• 400
    çok gereksiz bir puan kaybıyla noktalandı maalesef. ligin en az gol atan takımına karşı golü bulmuşken, üstelik rakip 10 kişi kalmışken o golü yemeyeceksin.

    puan kaybına rağmen öncelikle pozitiflere bakmak gerekirse, takım olarak özellikle ilk yarıda girdiğimiz yüksek sayıda gol pozisyonu, taylan'ın ortalama üzerinde tutmaya devam ettiği formu ve feghouli'nin içe geçmenin de etkisiyle oyuna daha fazla etki etme gayretini sayabiliriz.

    ancak diğer taraftan negatifler çok; her şeyden önce muhtemelen tüm planlarda 3 puan yazılan bir maçtan, üstelik rakip 10 kişi kaldıktan sonra 1 puan ile dönülmesi, başta fatih ve diagne olmak üzere vasat oyuncu performansları (atanın ve tutanın iyi olacak) ve golü yedikten sonraki -uzatmalarla beraber- 25 dakikada takımın gerekli reaksiyonu gösterememiş olması.

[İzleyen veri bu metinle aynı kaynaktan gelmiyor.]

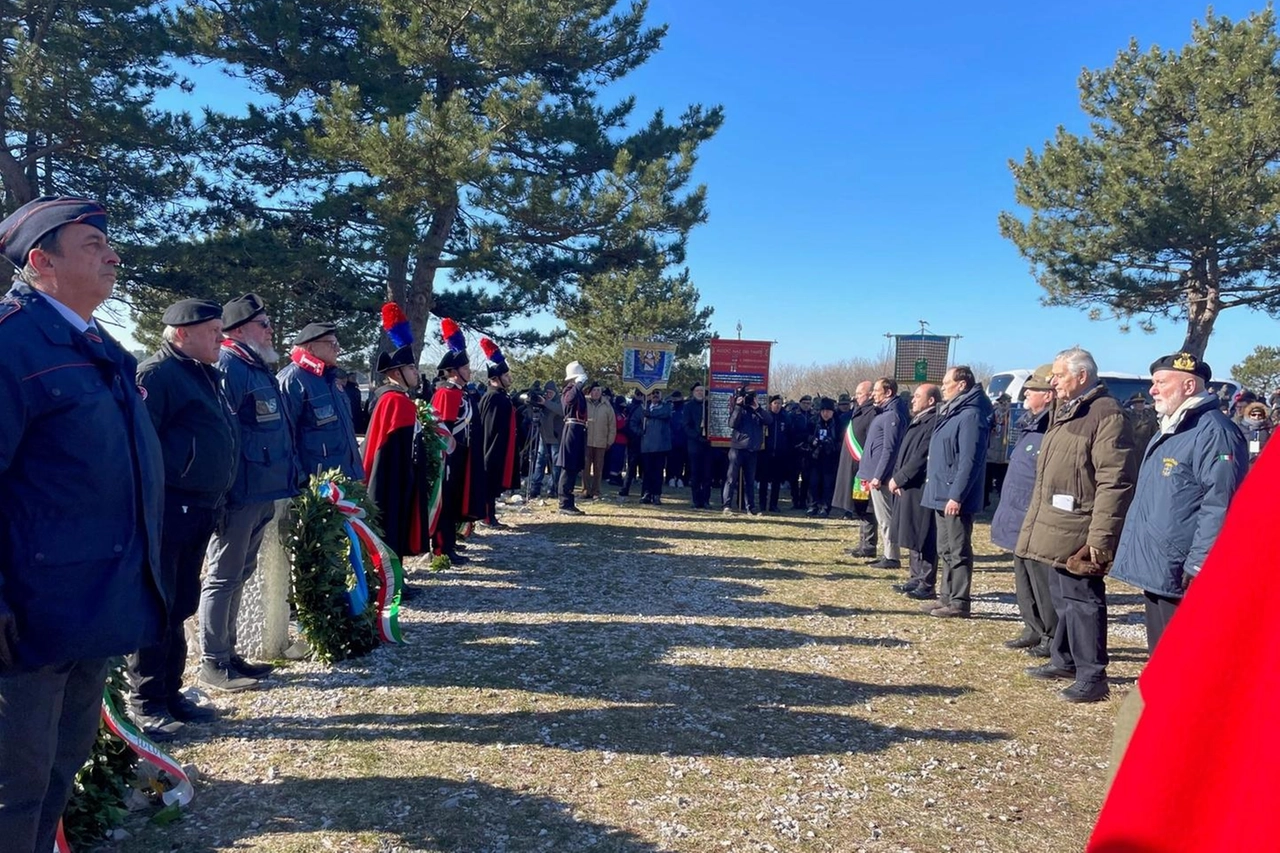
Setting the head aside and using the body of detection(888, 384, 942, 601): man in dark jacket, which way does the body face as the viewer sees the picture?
to the viewer's left

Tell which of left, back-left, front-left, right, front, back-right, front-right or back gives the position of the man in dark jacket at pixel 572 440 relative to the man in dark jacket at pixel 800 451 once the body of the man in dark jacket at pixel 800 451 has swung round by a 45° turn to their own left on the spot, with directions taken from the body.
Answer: right

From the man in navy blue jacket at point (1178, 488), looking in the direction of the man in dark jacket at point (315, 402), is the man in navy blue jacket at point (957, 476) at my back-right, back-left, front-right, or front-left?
front-right

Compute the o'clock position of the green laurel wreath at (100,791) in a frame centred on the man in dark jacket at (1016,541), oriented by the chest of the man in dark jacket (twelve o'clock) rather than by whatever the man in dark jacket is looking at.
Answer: The green laurel wreath is roughly at 10 o'clock from the man in dark jacket.

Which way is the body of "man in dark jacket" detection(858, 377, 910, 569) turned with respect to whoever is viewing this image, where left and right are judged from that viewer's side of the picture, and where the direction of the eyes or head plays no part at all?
facing to the left of the viewer

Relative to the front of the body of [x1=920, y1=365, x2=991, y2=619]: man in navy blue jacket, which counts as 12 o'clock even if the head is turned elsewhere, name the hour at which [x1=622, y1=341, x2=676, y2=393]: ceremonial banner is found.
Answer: The ceremonial banner is roughly at 2 o'clock from the man in navy blue jacket.

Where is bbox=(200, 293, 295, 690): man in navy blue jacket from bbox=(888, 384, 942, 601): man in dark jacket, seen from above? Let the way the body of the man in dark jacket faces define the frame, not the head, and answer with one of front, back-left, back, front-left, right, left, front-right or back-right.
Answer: front-left

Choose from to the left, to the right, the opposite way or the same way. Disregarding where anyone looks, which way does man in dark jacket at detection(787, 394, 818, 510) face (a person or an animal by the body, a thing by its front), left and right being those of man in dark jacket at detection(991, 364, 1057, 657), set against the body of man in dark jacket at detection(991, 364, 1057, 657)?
to the left

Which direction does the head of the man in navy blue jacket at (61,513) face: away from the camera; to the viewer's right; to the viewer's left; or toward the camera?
to the viewer's right

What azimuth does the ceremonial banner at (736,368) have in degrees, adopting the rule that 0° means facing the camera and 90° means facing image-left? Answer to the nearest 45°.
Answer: approximately 0°

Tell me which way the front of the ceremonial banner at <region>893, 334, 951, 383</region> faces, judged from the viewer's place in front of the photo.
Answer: facing the viewer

    bir de tabii sadece bu maç özelinde değil, genel olarak fiziksel yetersizliğimiz bizi çok geriye çekiyor. takıma baktığımızda fiziksel özellikleriyle fark yaratan oyuncu neredeyse sayamıyoruz. çok güçlü, çok dayanıklı, çok süratli diyebileceğimiz oyuncumuz yok. sakatlık öncesi luyindama kuvvetiyle (ki sakatlık sonrası henüz o noktaya ulaşamadı), omar dayanıklılığıyla (ki o da bir türlü devamlılık sağlayamadı), saracchi de süratiyle biraz ön plana çıkıyor, ancak çok üst seviyede değiller. geçen sene onyekuru'nun tek başına süratiyle ne kadar fark yarattığını hatırlayalım.
    fiziksel anlamda üst düzey oyuncu bulmakta zorlandığımız takımımızda vasat diyebileceğimiz ise bir çok oyuncu mevcut; ürkek linnes, halı saha temposunda oynayan feghouli, sahada gezinen diagne, kasları tempoya el vermeyen falcao, emeklilikten dönen arda, kuvveti minimal emre akbaba... türkiye liginde bu fizik kaliteyle işimiz çok zor.

    son olarak çok kısa görme şansımız olsa da, kerem oyuna girdikten sonra mantalite olarak sorumluluk almaktan kaçınmayan ve kaleyi düşünen bir profil çizdi, oğulcan'ın ürkekliğinin aksine daha fazla katkı yapabilir gibi göründü.